The ShotLink data is not perfect.
But accounting for distance, the single most important element, is better than not accounting for distance at all. And accounting for broad categories of fairway, rough, sand and being in the trees is better than not accounting for the situation in which the ball lies at all.
That's like claiming that since people still die in car accidents even with seat belts, shoulder straps, airbags and anti-lock brakes then all that safety equipment is useless.
You can never account for every single element that influenced the outcome of a golf shot. You can still account for enough of the elements that, on average, the resulting measures reflect reality. The traditional stats don't even make an attempt at doing that. The ShotLink data does it pretty well even if not perfectly.

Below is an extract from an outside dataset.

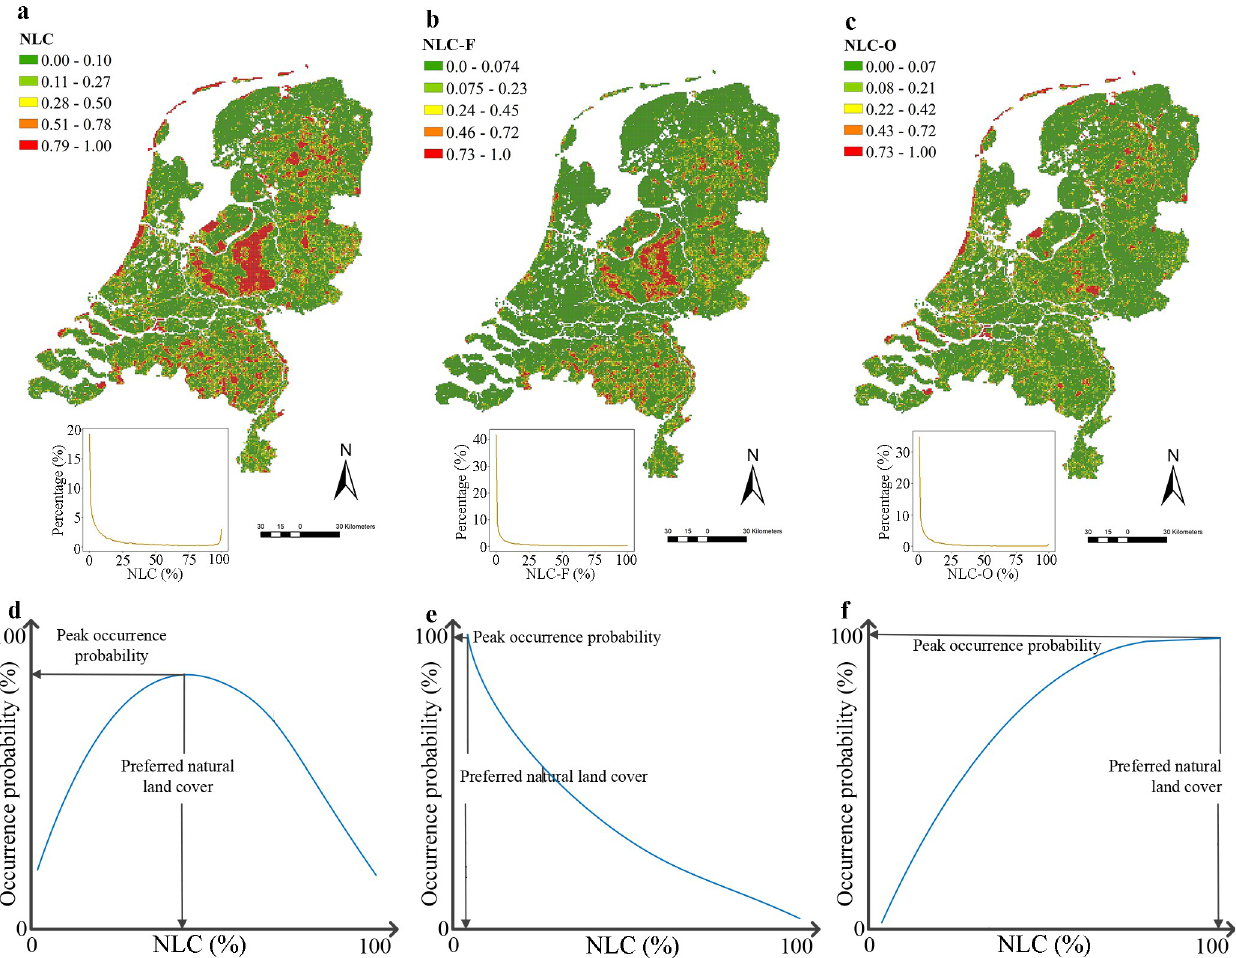
Fig 1. Land cover map and illustration of plant species responding to NLC. a, the distribution of NLC across the Netherlands. b, the distribution of the NLC-F across the Netherlands. c, the distribution of the NLC-O across the Netherlands. d-f, Illustration of three types of hypothetical curves indicating plant species responding to NLC (or NLC-F or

Again, take the most obvious example off putting. Traditional stats treat a missed 2-foot putt and a missed 50-foot putt as exactly the same thing. Now you're quibbling that a 50-foot uphill putt and a 50-foot downhill putt are treated the same by ShotLink. OK, you got me. That's true. A perfect system would account for being uphill, the Stimp reading, the weather, the type of grass, the time of day, the wind, whether its raining. And if a system were created to do all of that you'd say "Yeah, but what about the grain direction?".
All of that other stuff combined doesn't have 1/10 as much influence on the difficulty of the putt as the fact it is 50 feet instead of 2 feet. So here you come claiming that since you don't know the green speed or slope you might as well count all putts alike? Why on earth would you want to make such a ridiculous claim?